Awais Ahmed
Awais Ahmed

Reputation: 111

XPath not working when value has equal operator using virt-xml

I'm running command:

cat ./xml | virt-xml --edit --xml ./tag1/tag2="a=b" > output.xml

it should add text a=b in tag2 but it is creating <tag2=a>b</tag2=a> which is incorrect. I tried to escape equal character as well but no success.

How can I achieve this ?

the command I mentioned above should add text a=b in tag2 but it is creating <tag2=a>b</tag2=a> which is incorrect. I tried to escape equal character as well but no success.

Upvotes: 0

Views: 75

Answers (1)

John Bollinger
John Bollinger

Reputation: 181519

I'm running command:

cat ./xml | virt-xml --edit --xml ./tag1/tag2="a=b" > output.xml

it should add text a=b in tag2 but it is creating <tag2=a>b</tag2=a> which is incorrect. I tried to escape equal character as well but no success.
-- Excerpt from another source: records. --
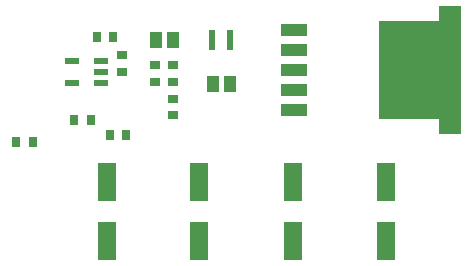
<source format=gtp>
G04*
G04 #@! TF.GenerationSoftware,Altium Limited,Altium Designer,23.3.1 (30)*
G04*
G04 Layer_Color=8421504*
%FSLAX25Y25*%
%MOIN*%
G70*
G04*
G04 #@! TF.SameCoordinates,276AF690-C454-4130-B770-83727FADBF24*
G04*
G04*
G04 #@! TF.FilePolarity,Positive*
G04*
G01*
G75*
%ADD14R,0.03150X0.03543*%
%ADD15R,0.06299X0.12598*%
%ADD16R,0.03543X0.03150*%
%ADD17R,0.02362X0.07087*%
%ADD18R,0.04331X0.05512*%
%ADD19R,0.04528X0.02362*%
%ADD20R,0.20000X0.32795*%
%ADD21R,0.07520X0.42520*%
%ADD22R,0.08504X0.04213*%
D14*
X358012Y313000D02*
D03*
X352500D02*
D03*
X371988Y320500D02*
D03*
X377500D02*
D03*
X383744Y315372D02*
D03*
X389256D02*
D03*
X385000Y348000D02*
D03*
X379488D02*
D03*
D15*
X413500Y280157D02*
D03*
Y299843D02*
D03*
X445000Y280157D02*
D03*
Y299843D02*
D03*
X476000Y280157D02*
D03*
Y299843D02*
D03*
X383000Y280157D02*
D03*
Y299843D02*
D03*
D16*
X399000Y333244D02*
D03*
Y338756D02*
D03*
X388000Y342000D02*
D03*
Y336488D02*
D03*
X405000Y327500D02*
D03*
Y321988D02*
D03*
X405000Y338756D02*
D03*
Y333244D02*
D03*
D17*
X424000Y347000D02*
D03*
X417701D02*
D03*
D18*
X399047Y347000D02*
D03*
X404953D02*
D03*
X423953Y332500D02*
D03*
X418047D02*
D03*
D19*
X371079Y332760D02*
D03*
Y340240D02*
D03*
X380921D02*
D03*
Y336500D02*
D03*
Y332760D02*
D03*
D20*
X483500Y337000D02*
D03*
D21*
X497260D02*
D03*
D22*
X445232Y323614D02*
D03*
Y330307D02*
D03*
Y337000D02*
D03*
Y343693D02*
D03*
Y350386D02*
D03*
M02*

</source>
The quotation marks in your command are interpreted by the shell. virt-xml never sees them. And if it did (for example, if you escaped them from shell interpretation), then I anticipate that it would interpret them as literal characters. Similar applies to escaping one or more of the = signs.
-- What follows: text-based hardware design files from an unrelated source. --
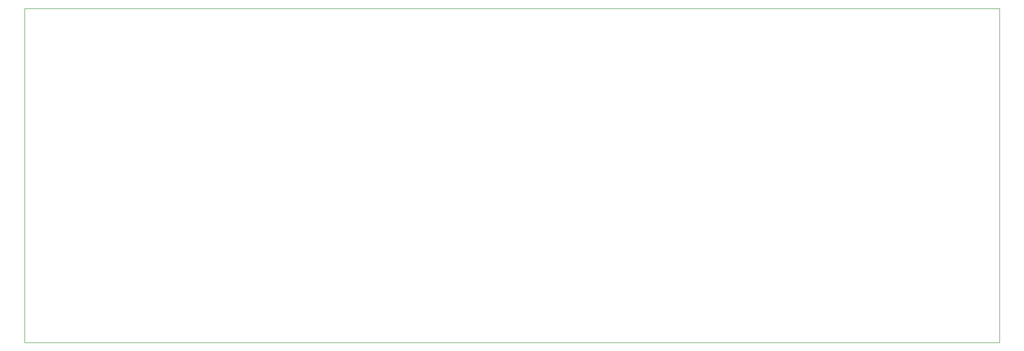
<source format=gbr>
%TF.GenerationSoftware,KiCad,Pcbnew,7.0.9*%
%TF.CreationDate,2023-12-10T13:16:36+00:00*%
%TF.ProjectId,Robust-IO-Expander,526f6275-7374-42d4-994f-2d457870616e,V1*%
%TF.SameCoordinates,Original*%
%TF.FileFunction,Profile,NP*%
%FSLAX46Y46*%
G04 Gerber Fmt 4.6, Leading zero omitted, Abs format (unit mm)*
G04 Created by KiCad (PCBNEW 7.0.9) date 2023-12-10 13:16:36*
%MOMM*%
%LPD*%
G01*
G04 APERTURE LIST*
%TA.AperFunction,Profile*%
%ADD10C,0.100000*%
%TD*%
G04 APERTURE END LIST*
D10*
X52832000Y-74422000D02*
X227832000Y-74422000D01*
X227832000Y-134422000D02*
X52832000Y-134422000D01*
X227832000Y-74422000D02*
X227832000Y-134422000D01*
X52832000Y-134422000D02*
X52832000Y-74422000D01*
M02*

</source>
The docs for virt-xml's --xml option are only summarized in that command's own manual page. It refers to the docs for virt-install for a full explanation, which explains that --xml has sub-options. You are, by default, using the xpath.set suboption to specify both node to edit and a value to set, but you can also specify the value to set separately via the xpath.value suboption. Its docs include:

May help sidestep problems if the string you need to set contains a '=' equals sign.

That's exactly your situation.

I anticipate, then, that you can obtain the result you want with

cat ./xml | 
  virt-xml --edit --xml xpath.set=./tag1/tag2 xpath.value=a=b \
  > output.xml

Or at least, that should resolve the particular you asked in the question.